### Required task
Extract the stretch of the material from the line containing "scientific name: Poa billardierei" through its final line, both included, and repeat those lines exactly.

-- -- --

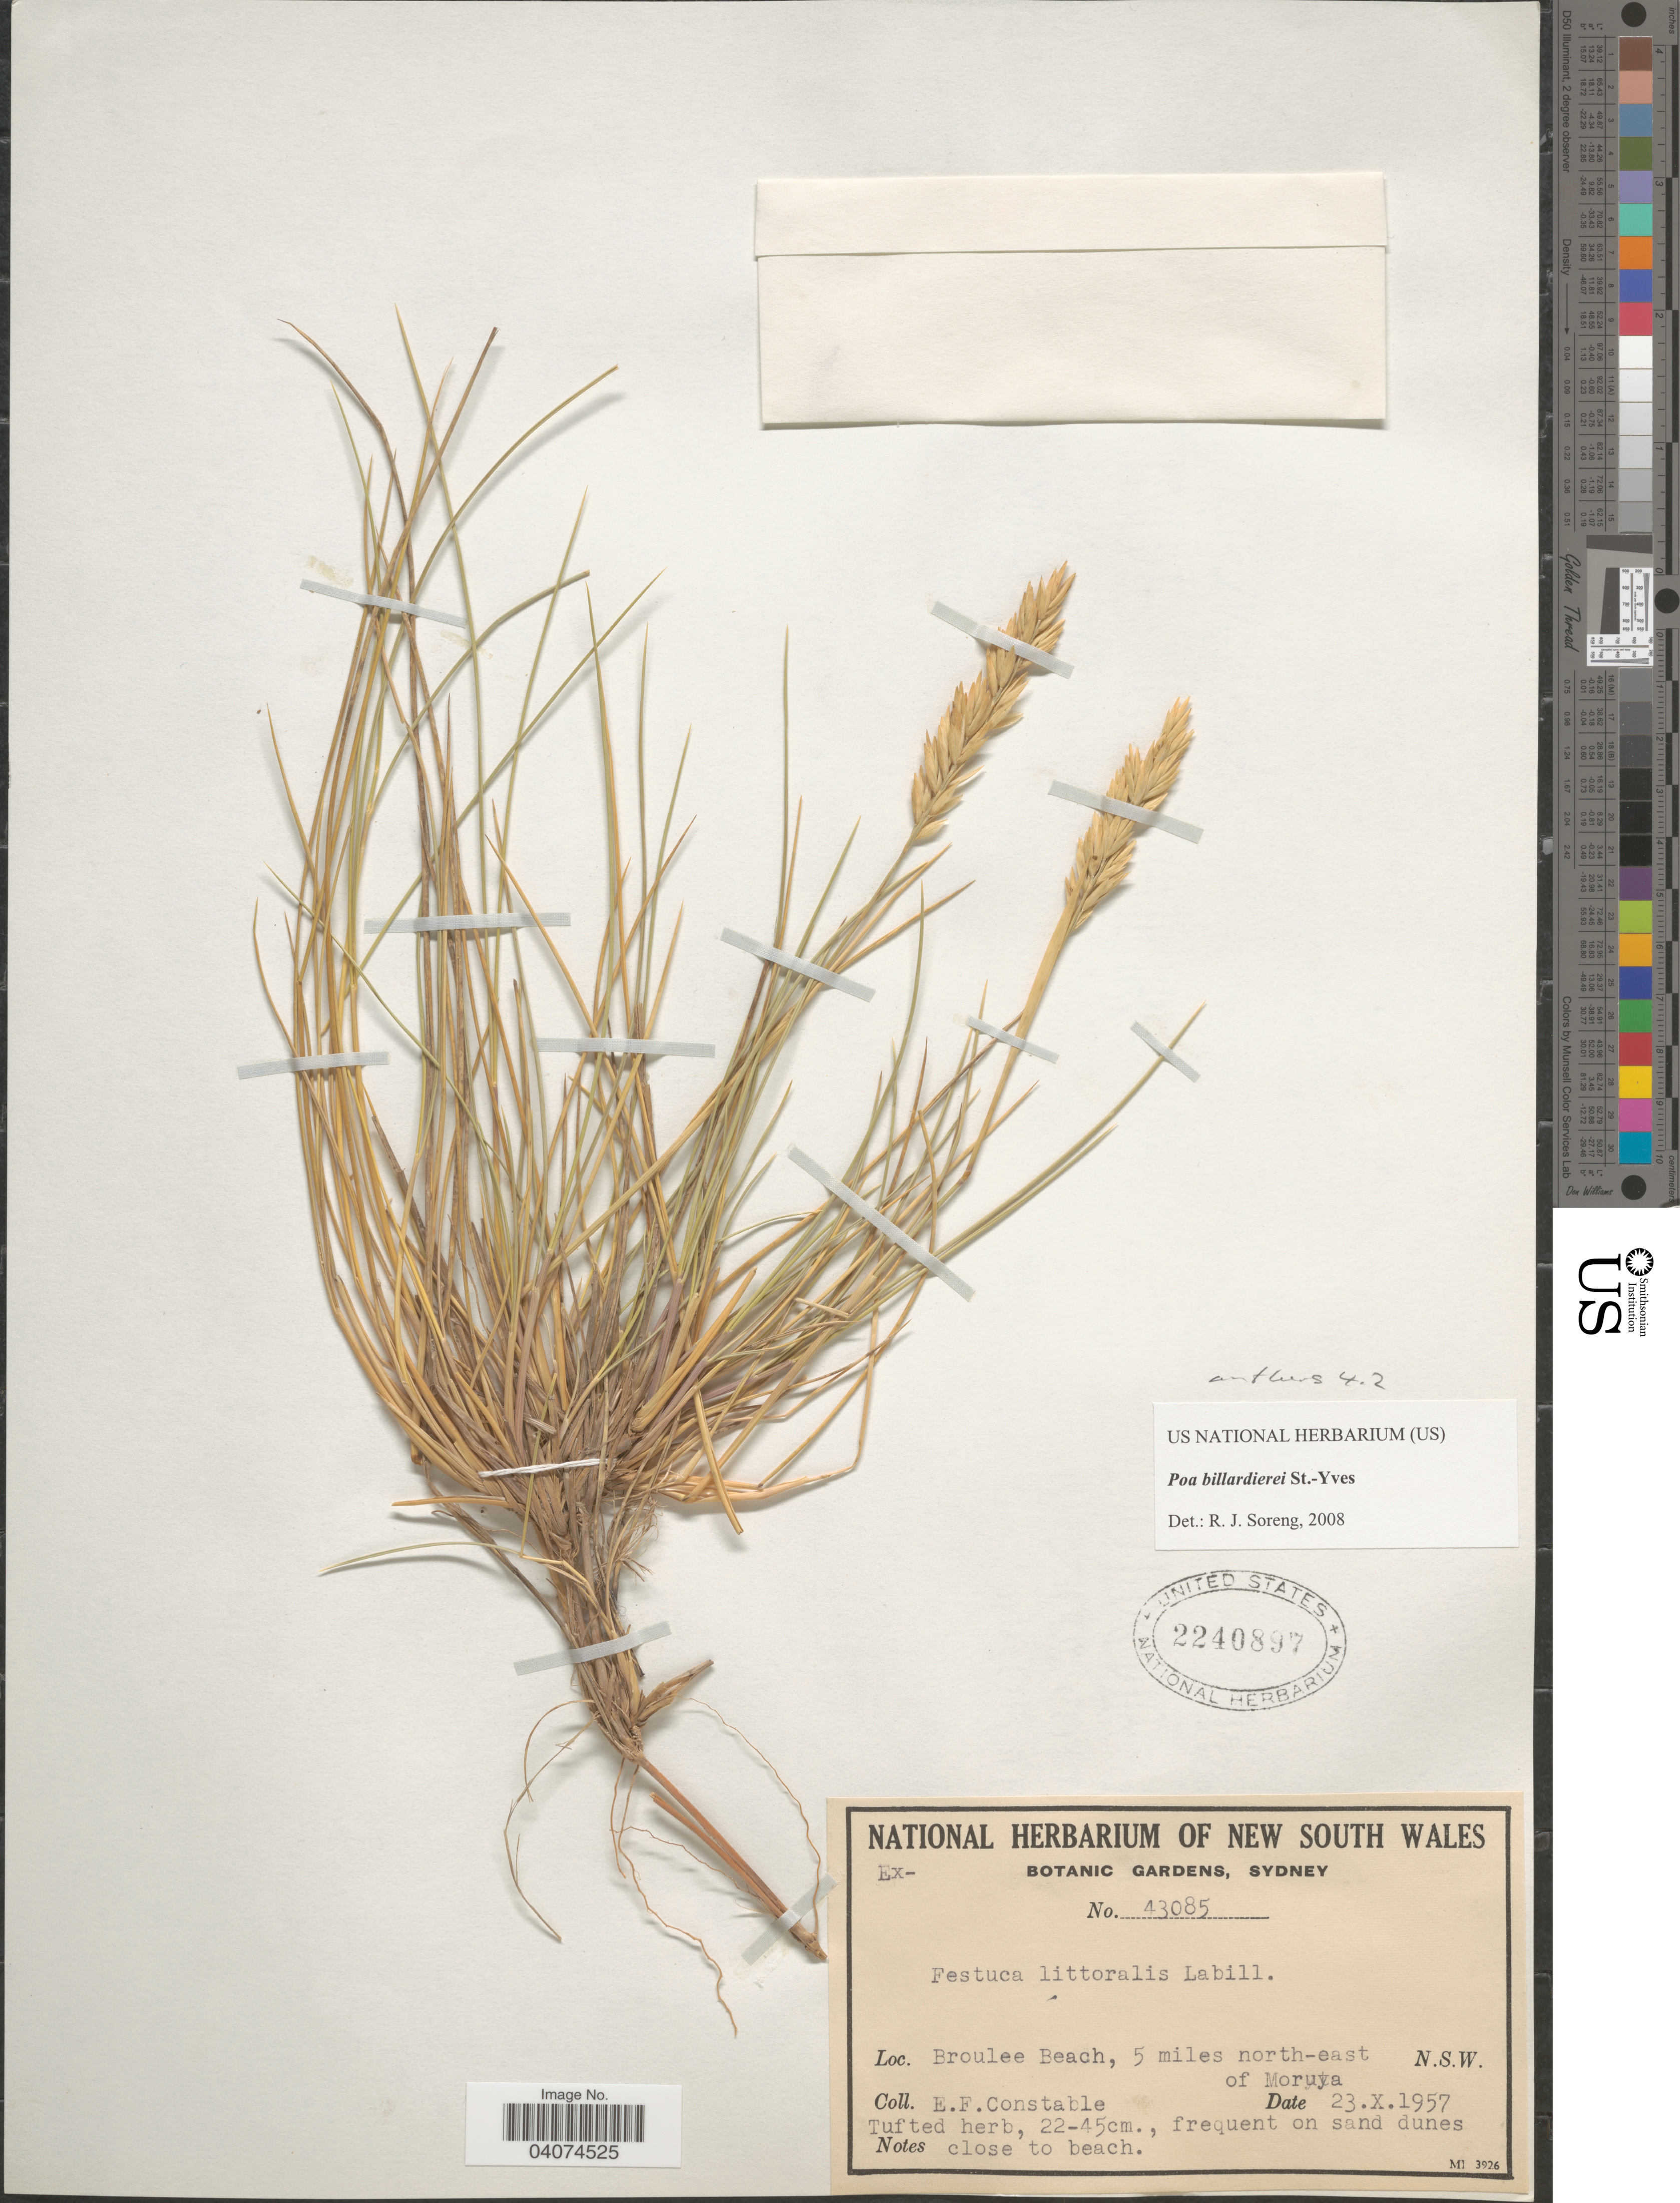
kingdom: Plantae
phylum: Tracheophyta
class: Liliopsida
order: Poales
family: Poaceae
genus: Poa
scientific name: Poa billardierei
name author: (Spreng.) St.-Yves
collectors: E. F. Constable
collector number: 43085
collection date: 1957-10-23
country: Australia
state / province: New South Wales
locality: Broulee Beach, 5 miles north-east of Moruya.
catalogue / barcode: US 2240897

-- -- --

### Written answer
scientific name: Poa billardierei
name author: (Spreng.) St.-Yves
collectors: E. F. Constable
collector number: 43085
collection date: 1957-10-23
country: Australia
state / province: New South Wales
locality: Broulee Beach, 5 miles north-east of Moruya.
catalogue / barcode: US 2240897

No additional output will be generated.